Hugo Kornelis (3/4/2014)
For SELECT DISTINCT, allowing ORDER BY to operate on columns not in the SELECT list would produce erratic and unpredictable behaviour. Consider this table:
Col1 | Col2
1 | 1
2 | 2
3 | 1
Now what do you expect to get returned if you allow "SELECT DISTINCT Col2 FROM TheTableAbove ORDER BY Col1;"?
Maybe I do note get something, Hugo.
IMO no matter how you slice it -- meaning ORDER or other clauses --, Col2 still has only two distinct values, right?
Tes, but which comes first with order by Col1? The Col1 values where Col2 is 1 are 3 and 1, and the Col1 value where Col2 is 2 is 2; so does 1<2 rule or does 2<3 rule? Yes, one could define the effect - several different ways, each of which would probably be unacceptable to the majority of people, so it was best to say "you can't do it if you specify distinct". Without distinct it's easy - you return as many rows as there are in the table, ordered as specified. With distinct, you can't return all the rows because there are fewer distinct Col2 values than there are rows.
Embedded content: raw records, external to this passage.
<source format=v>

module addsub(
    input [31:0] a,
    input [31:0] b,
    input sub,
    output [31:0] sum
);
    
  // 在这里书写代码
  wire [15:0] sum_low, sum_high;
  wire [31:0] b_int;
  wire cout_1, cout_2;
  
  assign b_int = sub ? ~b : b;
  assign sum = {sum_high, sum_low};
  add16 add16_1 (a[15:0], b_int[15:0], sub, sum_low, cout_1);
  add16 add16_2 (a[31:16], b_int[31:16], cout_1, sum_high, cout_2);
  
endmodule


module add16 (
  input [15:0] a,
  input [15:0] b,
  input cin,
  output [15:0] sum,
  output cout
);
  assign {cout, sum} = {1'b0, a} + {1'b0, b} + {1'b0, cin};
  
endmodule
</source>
Hmm... I am not a computer scientist and even less a programming language designer; however, I see that there could be a new rule introduced that would say that if you are selecting distinct values based on a column which is not in the select list, you present the first value encountered in the (implicit) full SELECT.
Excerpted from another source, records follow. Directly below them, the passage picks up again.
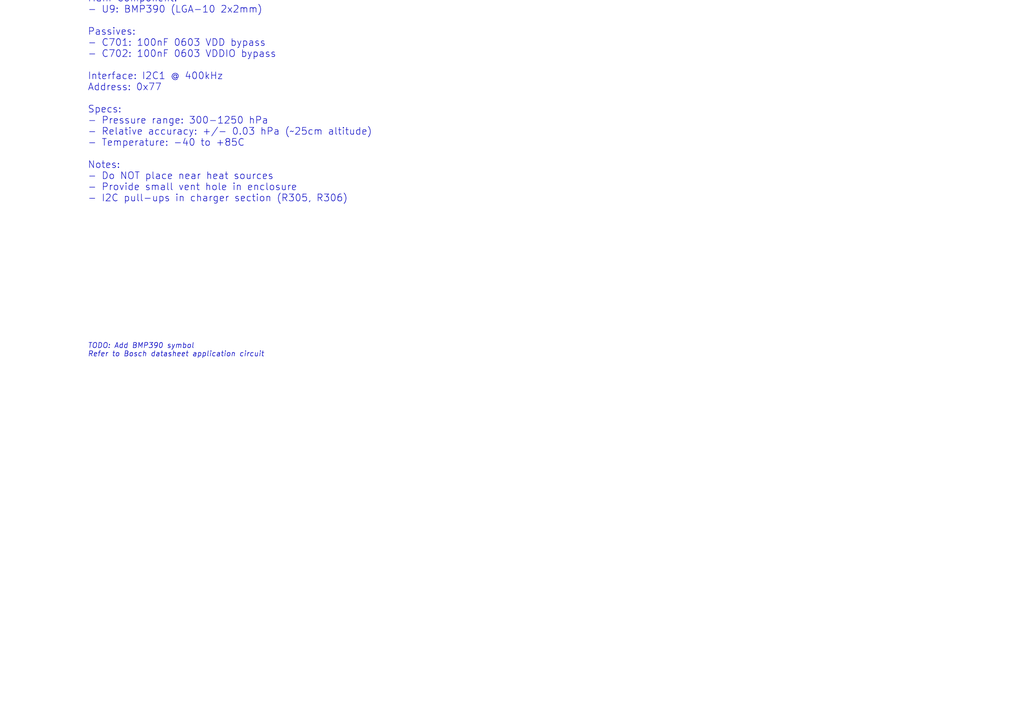
<source format=kicad_sch>
(kicad_sch
	(version 20231120)
	(generator "eeschema")
	(generator_version "8.0")
	(uuid "sec07-0001-0002-0003-000000000001")
	(paper "A4")
	(title_block
		(title "Section 07: Barometric Sensor")
		(date "2026-01-28")
		(rev "0.1")
		(company "IMSAFE Project")
		(comment 1 "BMP390 Pressure/Altitude Sensor")
		(comment 2 "I2C address 0x77")
	)

	(lib_symbols)

	(text "Barometric Sensor Section\n\nMain Component:\n- U9: BMP390 (LGA-10 2x2mm)\n\nPassives:\n- C701: 100nF 0603 VDD bypass\n- C702: 100nF 0603 VDDIO bypass\n\nInterface: I2C1 @ 400kHz\nAddress: 0x77\n\nSpecs:\n- Pressure range: 300-1250 hPa\n- Relative accuracy: +/- 0.03 hPa (~25cm altitude)\n- Temperature: -40 to +85C\n\nNotes:\n- Do NOT place near heat sources\n- Provide small vent hole in enclosure\n- I2C pull-ups in charger section (R305, R306)"
		(exclude_from_sim no)
		(at 25.4 25.4 0)
		(effects
			(font
				(size 2 2)
			)
			(justify left)
		)
		(uuid "sec07-text-001")
	)

	(text "TODO: Add BMP390 symbol\nRefer to Bosch datasheet application circuit"
		(exclude_from_sim no)
		(at 25.4 101.6 0)
		(effects
			(font
				(size 1.5 1.5)
				(italic yes)
			)
			(justify left)
		)
		(uuid "sec07-todo-001")
	)
)

</source>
Unfortunately, our rather small example does not make my point obvious, but please consider -
Col1 | Col2
1 | 2
2 | 3
3 | 1
4 | 2
That would give you 2,3,1 right?
I could live with this.
Edit: making the sequence more obvious, IMO
Yes, that's one of the many approaches that would work, and in my view it's one of the better ones because it doesn't require any colision resolution mechanism. But would it be accepted?
Some people would suggest computing the average position in the full list for each value, and ordering by that (perhaps falling back on your method to resolve collisions). Others might suggest looking at whether the number of value A - value B pairs in the full list is where the value A element is before the value B element is greater than or less than the number of pairs where the opposite is the case (again resolving collisions somehow). These are just two of the methods of getting a good representation of the "average" relative position. You can complicate them by weighting elements or pairs of elements depending on how distant from the middle of the unpruned list they are, or when working with pairs by how far apart the two components are in the unpruned list.
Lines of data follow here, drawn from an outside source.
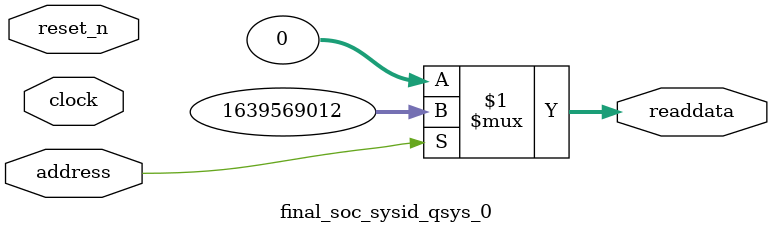
<source format=v>



// synthesis translate_off
`timescale 1ns / 1ps
// synthesis translate_on

// turn off superfluous verilog processor warnings 
// altera message_level Level1 
// altera message_off 10034 10035 10036 10037 10230 10240 10030 

module final_soc_sysid_qsys_0 (
               // inputs:
                address,
                clock,
                reset_n,

               // outputs:
                readdata
             )
;

  output  [ 31: 0] readdata;
  input            address;
  input            clock;
  input            reset_n;

  wire    [ 31: 0] readdata;
  //control_slave, which is an e_avalon_slave
  assign readdata = address ? 1639569012 : 0;

endmodule



</source>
I remember a discussion about this particular ordering problem - not in the context of databases, something completely different, way back in the 60s, where the concensus ended up being that the best procedure would be to use a random (ideally not pseudo-random, but in practice true random wasn't really going to be possible) selection of which item with each given value to retain (that would be done by looking at the items in true random order and retaining the part specified for the distinct value and the part designated for ordering for the first item with each distinct value for the specified part, sort the retained sub-items including the (unwanted) ordering part, and then throw away the unwanted part. Like your suggested method, that doesn't require any collision resolution; of course it might be difficult to live with in a relational database context, as it's certainly not deterministic.